Pemusnahan barang haram itu dilakukan setelah melalui serangkaian pengujian laboratorium serta verifikasi resmi dari Bidang Kedokteran dan Kesehatan (Bid Dokkes) Polda Jambi. Kegiatan berlangsung di hadapan perwakilan Kejaksaan Tinggi Jambi, Dinas Perindustrian dan Perdagangan Provinsi Jambi, serta kuasa hukum dari para tersangka, sebagai bentuk transparansi dan akuntabilitas penegakan hukum.

Direktur Reserse Narkoba Polda Jambi, Kombes Pol. Dewa Made Palguna, dalam keterangannya menjelaskan bahwa barang bukti tersebut disita dari tiga orang tersangka berinisial AR, B, dan AF, yang masing-masing memiliki peran berbeda dalam sindikat narkoba tersebut. Mulai dari pengendali atau bandar, kurir, hingga pengedar di lapangan.

“Ketiganya kami tangkap di wilayah Kumpeh, Kabupaten Muaro Jambi. Proses penyidikan terus kami kembangkan untuk mengungkap jaringan lebih luas di balik kasus ini,” terang Kombes Pol. Dewa Made.

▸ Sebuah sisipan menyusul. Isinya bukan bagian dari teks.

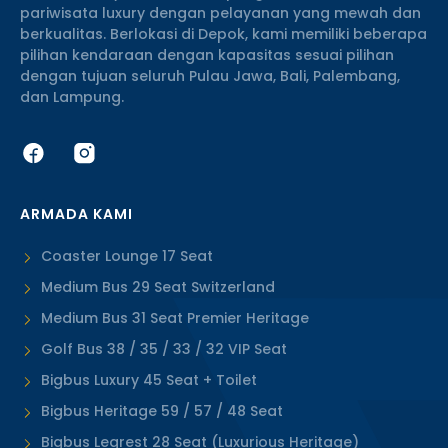
pariwisata luxury dengan pelayanan yang mewah dan
berkualitas. Berlokasi di Depok, kami memiliki beberapa
pilihan kendaraan dengan kapasitas sesuai pilihan
dengan tujuan seluruh Pulau Jawa, Bali, Palembang,
dan Lampung.
ARMADA KAMI
Coaster Lounge 17 Seat
Medium Bus 29 Seat Switzerland
Medium Bus 31 Seat Premier Heritage
Golf Bus 38 / 35 / 33 / 32 VIP Seat
Bigbus Luxury 45 Seat + Toilet
Bigbus Heritage 59 / 57 / 48 Seat
Bigbus Legrest 28 Seat (Luxurious Heritage)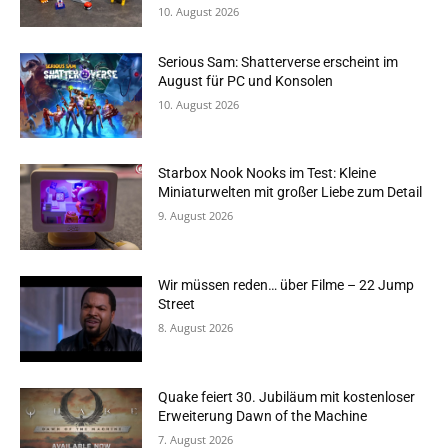
10. August 2026
Serious Sam: Shatterverse erscheint im
August für PC und Konsolen
10. August 2026
Starbox Nook Nooks im Test: Kleine
Miniaturwelten mit großer Liebe zum Detail
9. August 2026
Wir müssen reden… über Filme – 22 Jump
Street
8. August 2026
Quake feiert 30. Jubiläum mit kostenloser
Erweiterung Dawn of the Machine
7. August 2026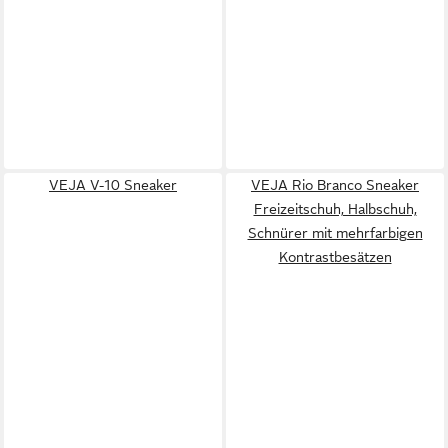
VEJA V-10 Sneaker
VEJA Rio Branco Sneaker
Freizeitschuh, Halbschuh,
Schnürer mit mehrfarbigen
Kontrastbesätzen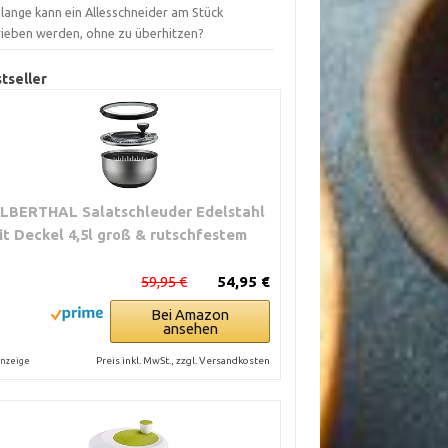
lange kann ein Allesschneider am Stück
rieben werden, ohne zu überhitzen?
tseller
ILBERTHAL Salatschleuder Edelstahl
it Deckel 4,5l groß & rutschfestem
59,95 €
54,95 €
Bei Amazon
ansehen
Preis inkl. MwSt., zzgl. Versandkosten
nzeige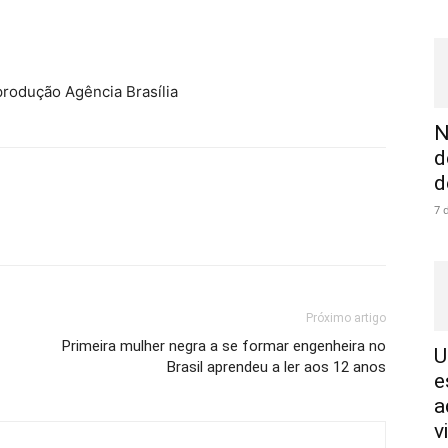
eprodução Agência Brasília
N
d
d
7 
Próximo artigo
Primeira mulher negra a se formar engenheira no
U
Brasil aprendeu a ler aos 12 anos
e
a
v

Hasil penyelidikan awal mengungkap fakta mengejutkan: narkotika jenis sabu tersebut dibawa dari Provinsi Riau ke Jambi melalui jalur darat, menggunakan kendaraan roda empat. Para tersangka memanfaatkan jalur antarprovinsi yang sepi pengawasan untuk menyelundupkan barang haram itu masuk ke Jambi.

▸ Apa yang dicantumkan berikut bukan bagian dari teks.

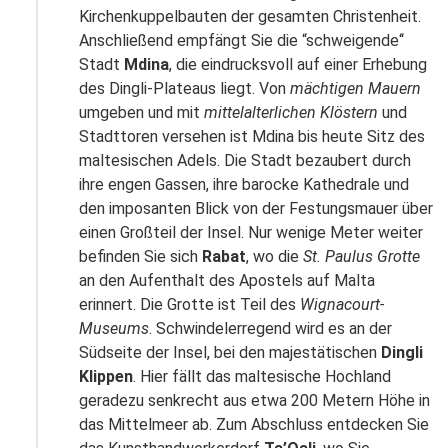
Wir sind auch über WhatsApp erreichbar! Über
Kirchenkuppelbauten der gesamten Christenheit.
unseren Status nehmen wir dich mit auf unsere
Anschließend empfängt Sie die “schweigende‘‘
Reisen...
Stadt
Mdina
, die eindrucksvoll auf einer Erhebung
des Dingli-Plateaus liegt. Von
mächtigen Mauern
Scanne den CR-Code mit deinem Handy,
umgeben und mit
mittelalterlichen Klöstern
und
speichere uns als Kontakt ab und lege los!
Stadttoren versehen ist Mdina bis heute Sitz des
Oder manuell +498432948220 speichern
maltesischen Adels. Die Stadt bezaubert durch
Sende uns eine Nachricht mit "Ja" und
ihre engen Gassen, ihre barocke Kathedrale und
deinem vollständigen Namen
Teilen
Teile diese Reise
den imposanten Blick von der Festungsmauer über
Klicke bei WhatsApp auf Status. Sobald ein
einen Großteil der Insel. Nur wenige Meter weiter
neuer Status verfügbar ist, wird er dir hier
befinden Sie sich
Rabat
, wo die
St. Paulus Grotte
angezeigt
Malta - Gruppenflugreise
an den Aufenthalt des Apostels auf Malta
Stelle uns Fragen, kommentiere unseren
erinnert. Die Grotte ist Teil des
Wignacourt-
Status, sende uns Aregungen oder melde
Museums
. Schwindelerregend wird es an der
dich zu Reisen an - ganz bequem per Handy.
Südseite der Insel, bei den majestätischen
Dingli
Wir freuen uns auf Nachrichten!
Facebook
Klippen
. Hier fällt das maltesische Hochland
Vorheriges Element
Näch
Näch
geradezu senkrecht aus etwa 200 Metern Höhe in
Jetzt QR Code scannen!
das Mittelmeer ab. Zum Abschluss entdecken Sie
Twitter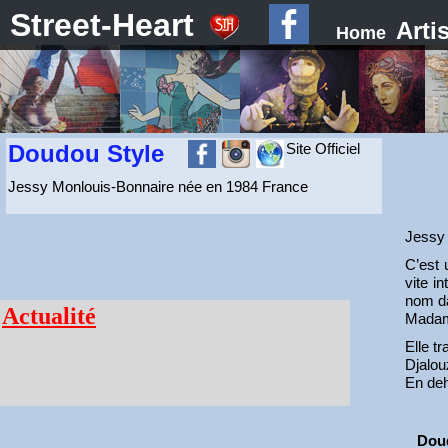
Street-Heart
Arti
Home
Doudou Style
Site Officiel
Jessy Monlouis-Bonnaire née en 1984 France
Jessy 
C’est 
vite in
nom da
Actualité
Madam
Elle t
Djalou
En deh
Dou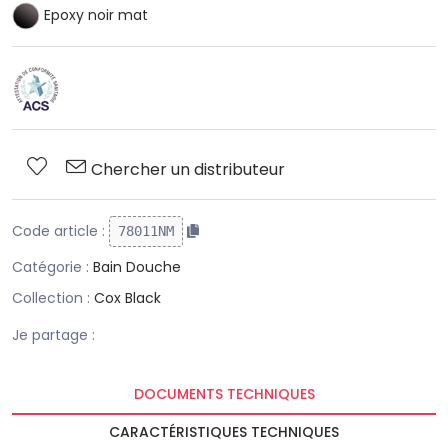
Epoxy noir mat
Chercher un distributeur
Code article :
78011NM
Catégorie :
Bain Douche
Collection :
Cox Black
Je partage :
DOCUMENTS TECHNIQUES
CARACTÉRISTIQUES TECHNIQUES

Mirisnya, sebagian dari barang bukti tersebut diduga sudah sempat beredar di tengah masyarakat. “Kami mendalami lebih lanjut karena ada indikasi kuat bahwa sebagian sabu sudah diedarkan. Target pasar utamanya memang wilayah Provinsi Jambi,” tambah Dewa Made.

Proses pemusnahan dilakukan dengan cara melarutkan sabu ke dalam dua tong besar yang telah berisi air bercampur deterjen, sehingga barang haram tersebut benar-benar tidak bisa digunakan kembali. Proses ini menjadi simbol keseriusan aparat dalam memutus rantai distribusi narkoba yang semakin mengkhawatirkan.

Polda Jambi menegaskan akan terus memburu pelaku lainnya yang diduga terlibat dalam jaringan ini. Upaya pengembangan kasus juga difokuskan pada penelusuran alur distribusi, pendanaan, serta kemungkinan adanya aktor-aktor besar di balik operasi peredaran narkoba tersebut.

“Kami tidak berhenti di penangkapan saja. Kami akan bongkar sampai ke akarnya, karena ini bukan hanya soal hukum, tapi soal masa depan generasi muda,” pungkas Kombes Dewa Made.